« Un empire financier bâti sur deux générations suffit-il à mettre les descendants à l’abri des tracas de la vie ? » nous demande l’éditrice de Seth Greenland l’excellentissime Liana Levi. On se doute un peu de la réponse parce qu’à quoi bon nous raconter une histoire où tout serait écrit par avance. Mais comme toujours c’est la manière dont on nous la raconte qui compte. Et dans ce domaine Greenland pourrait donner des leçons à bien des auteurs tout en nous disant beaucoup sur l’Amérique contemporaine. Jay Gladstone a tout pour lui. Héritier d’un empire immobilier new-yorkais, ce descendant d’émigrés Juifs venus de Russie a fait prospecter ses entreprises. Père d’une jeune femme issue d’un premier mariage, époux d’une ancienne mannequin naturellement plus jeune que lui et qui en fait rêver plus d’un, propriétaire d’un club de basket de NBA, Jay ne connaît que des ennuis de riche. De très riche. Il soupçonne son cousin Franklin, co-président de son groupe, de détourner de l’argent. Nicole sa femme veut à l’approche de la quarantaine faire un enfant alors qu’il n’en a nulle envie. D’Angello Maxwell dit Dag, star de son équipe de basket exige une revalorisation de son contrat bien qu’il gagne de quoi faire rêver un émir qatari. On pourrait ajouter que sa fille Aviva, qu’il voit assez peu, lui donne quelques inquiétudes maintenant qu’elle vit avec une activiste noire favorable à la Palestine. Pas parce que Jay serait réac. Non en cette année 2012, Jay a tout du libéral, favorable au mariage homosexuel et à l’égalité des LGBT. Mais il craint que l’homosexualité ne rende la vie de sa fille plus compliquée. Fondamentalement Jay Gladstone est un bon gars. Pas du genre à afficher ostensiblement sa richesse. Il finance de nombreux programmes sociaux, perpétuant ainsi l’enseignement de son père.
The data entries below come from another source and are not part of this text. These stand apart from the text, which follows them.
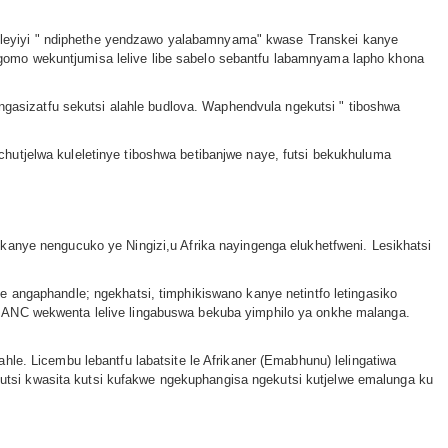
leyiyi ʺ ndiphethe yendzawo yalabamnyamaʺ kwase Transkei kanye
gomo wekuntjumisa lelive libe sabelo sebantfu labamnyama lapho khona
asizatfu sekutsi alahle budlova. Waphendvula ngekutsi ʺ tiboshwa
hutjelwa kuleletinye tiboshwa betibanjwe naye, futsi bekukhuluma
kanye nengucuko ye Ningizi,u Afrika nayingenga elukhetfweni. Lesikhatsi
e angaphandle; ngekhatsi, timphikiswano kanye netintfo letingasiko
e ANC wekwenta lelive lingabuswa bekuba yimphilo ya onkhe malanga.
le. Licembu lebantfu labatsite le Afrikaner (Emabhunu) lelingatiwa
tsi kwasita kutsi kufakwe ngekuphangisa ngekutsi kutjelwe emalunga ku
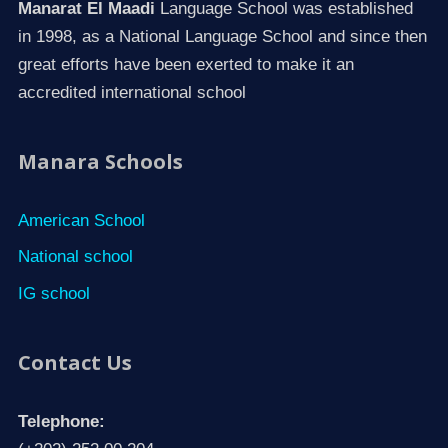
Manarat El Maadi
Language School was established
in 1998, as a National Language School and since then
great efforts have been exerted to make it an
accredited international school
Manara Schools
American School
National school
IG school
Contact Us
Telephone:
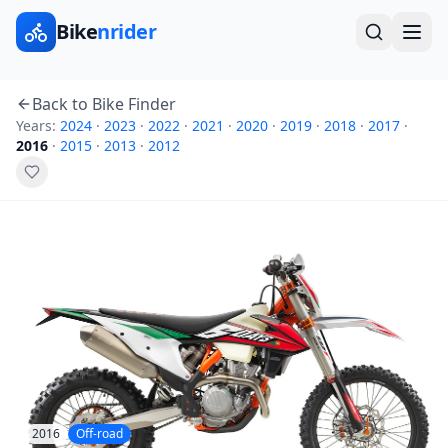
Bike
nrider
Back to Bike Finder
Years:
2024
·
2023
·
2022
·
2021
·
2020
·
2019
·
2018
·
2017
·
2016
·
2015
·
2013
·
2012
2016
Off-road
Dans le combat entre vous et le monde, misez sur le monde
En tant que Juif, croyant mais guère pratiquant sauf pour célébrer en famille les principales fêtes religieuses, il se réjouit de la réussite de ses coreligionnaires. Ce fut d’abord le joueur de baseball Hank Greenberg dont lui avait parlé son père. Puis Bob Dylan, Norman Mailer ou Golda Meir. Mais il abhorre ces cadeaux faits aux antisémites comme Bernard Madoff, ce ganev suprême. Autrement dit voleur en yiddish que Greenland utilise abondamment pour notre plus grand plaisir. Et puis tout part en vrille avec une accusation de racisme. Que sa propre fille reproche aux Juifs d’usurper le statut d’esclave au temps où ils étaient prisonniers en Égypte passe encore. Mais quand on prétend que Jay n’aime pas les Noirs, pardon les Afro-Américains, à un moment où un policier blanc vient d’abattre un Afro-Américain, cela change tout. C’est quelque chose dont on ne se remet pas quand les réseaux sociaux amplifient les réactions. Peu importe que Jay Gladstone soit invité à un dîner qui prépare la réélection d’Obama. Peu importe que la moitié des organisations caritatives de Harlem portent une plaque au nom de Gladstone. Mensch tu ne t’en remettras pas. « Dans le combat entre vous et le monde, misez sur le monde » a écrit Franz Kafka.